JEDDAH -- Cristal, the world's second largest manufacturer of titanium dioxide, will unveil for the first time in Saudi Arabia during Yanbu's first environment conference the company's leading edge titanium dioxide technologies that are helping address the most fundamental needs of populations worldwide: waste management and depollution.
The two-day conference on "Best Environmental Techniques for Industrial Waste Management" and technical exhibition that will start today (Nov. 20), will be inaugurated by Prince Abdulaziz Bin Majed, Governor of Madina, alongside Prince Turki Bin Nasser Bin Abdul Aziz, President of the Presidency of Meteorology and Environment, and Prince Saud Bin Abdullah Bin Thunayyan Al-Saud, Chairman of the Royal Commission for Jubail and Yanbu.
The event will bring together government, energy providers, EPC contractors and waste management suppliers to examine issues of how to safely and sustainably deal with waste, and discuss policies, legislation, monitoring and control of waste management across all industries in the Kingdom.
As principal sponsor of the conference, Cristal will present in particular how its research collaboration on waste management with King Saud University (KSU) in Riyadh has led to an environmentally friendly innovation that has already found commercial application in the Saudi construction sector and opened up new business opportunities for nationals.

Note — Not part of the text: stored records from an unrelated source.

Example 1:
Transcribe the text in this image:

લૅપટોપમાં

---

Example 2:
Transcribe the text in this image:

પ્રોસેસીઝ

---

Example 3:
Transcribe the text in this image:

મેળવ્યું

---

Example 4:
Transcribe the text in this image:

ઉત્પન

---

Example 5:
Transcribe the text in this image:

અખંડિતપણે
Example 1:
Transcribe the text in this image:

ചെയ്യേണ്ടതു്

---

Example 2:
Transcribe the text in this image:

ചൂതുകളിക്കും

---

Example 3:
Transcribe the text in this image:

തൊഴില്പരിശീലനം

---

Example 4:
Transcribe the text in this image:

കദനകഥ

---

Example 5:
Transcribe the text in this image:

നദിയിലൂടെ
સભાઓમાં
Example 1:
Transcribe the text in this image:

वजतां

"CristalACTiV", the patented and award-winning invention, which won a gold medal at the 39th International Exhibition of Inventions in Geneva and an award at the Malaysia Technology Expo in 2011, uses solid byproduct from titanium dioxide manufacturing as partial replacement for cement and cement-based products.
Cement manufacturing releases huge volumes of carbon dioxide, the primary greenhouse gas that contributes to global warming, into the atmosphere.

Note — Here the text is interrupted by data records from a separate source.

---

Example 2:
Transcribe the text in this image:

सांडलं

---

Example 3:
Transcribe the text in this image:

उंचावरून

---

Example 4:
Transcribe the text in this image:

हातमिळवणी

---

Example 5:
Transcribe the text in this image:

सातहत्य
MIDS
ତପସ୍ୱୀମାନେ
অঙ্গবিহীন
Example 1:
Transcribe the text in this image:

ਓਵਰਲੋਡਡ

Cristal was also able to invent a process that re-uses the silica sand waste from its facility in Yanbu with a rate of 60 tons per day and divert this material from the landfill. This process was developed based on a research program at Cristal Yanbu R&D center and was successful commercialized for the production of ultra-pure sodium silicate and dry silica. All feed materials for this plant is used from on-site units with a current capacity of 20,000 tons/year of sodium silicate and dry silica products.

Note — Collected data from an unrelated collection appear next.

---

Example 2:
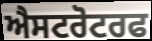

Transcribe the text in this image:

ਐਸਟਰੋਟਰਫ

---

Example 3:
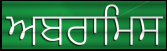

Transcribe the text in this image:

ਅਬਰਾਮਿਸ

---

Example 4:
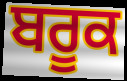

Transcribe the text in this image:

ਬਰੂਕ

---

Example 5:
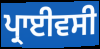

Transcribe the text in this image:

ਪ੍ਰਾਈਵਸੀ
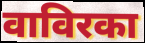
वाविरका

Since 1989, when Cristal was established in Yanbu with a path-breaking technology transfer agreement for bringing the rights to manufacture titanium dioxide to Saudi Arabia using the 'cleaner' chloride process, the company has gone the extra mile in assuming its corporate social responsibility by not only continually training and employing Saudi youth but also creating downstream business opportunities for them.
Today, as a global company leading the way with a sterling record of innovation for environmental sustainability, Cristal still remains steadfast in its endeavor to transfer its vast knowledge base in the titanium dioxide industry to Saudi Arabia.
An example of this commitment is Cristal's partnership with the King Abdullah University of Science and Technology (KAUST) Industry Collaboration Program (KICP) to expand opportunities and convert discoveries into practical applications for the benefit of the people of Saudi Arabia, the region and the world.
Additionally, Cristal has launched this year the Cristal Academy, which will leverage the company's global expertise and enable individual, team and organizational success through the development and maintenance of its critical skills base and the systematic transfer of knowledge.
Dr. Talal Al-Shair, Chairman and CEO of Cristal, said "social commitment is the bedrock of the company's unique business model based on the exceptional properties and characteristics of titanium. Our research success over the past two decades has led to titanium dioxide being widely used as depollution catalysts in electricity producing power plants and in diesel vehicles."
"Titanium-based materials are finding use in desalination plants, construction materials, and the energy industries. The world is only beginning to experience how our titanium science is revolutionizing environmental engineering for a cleaner and brighter planet. Our sustainable technologies help improve air quality, potentially reducing state health care costs."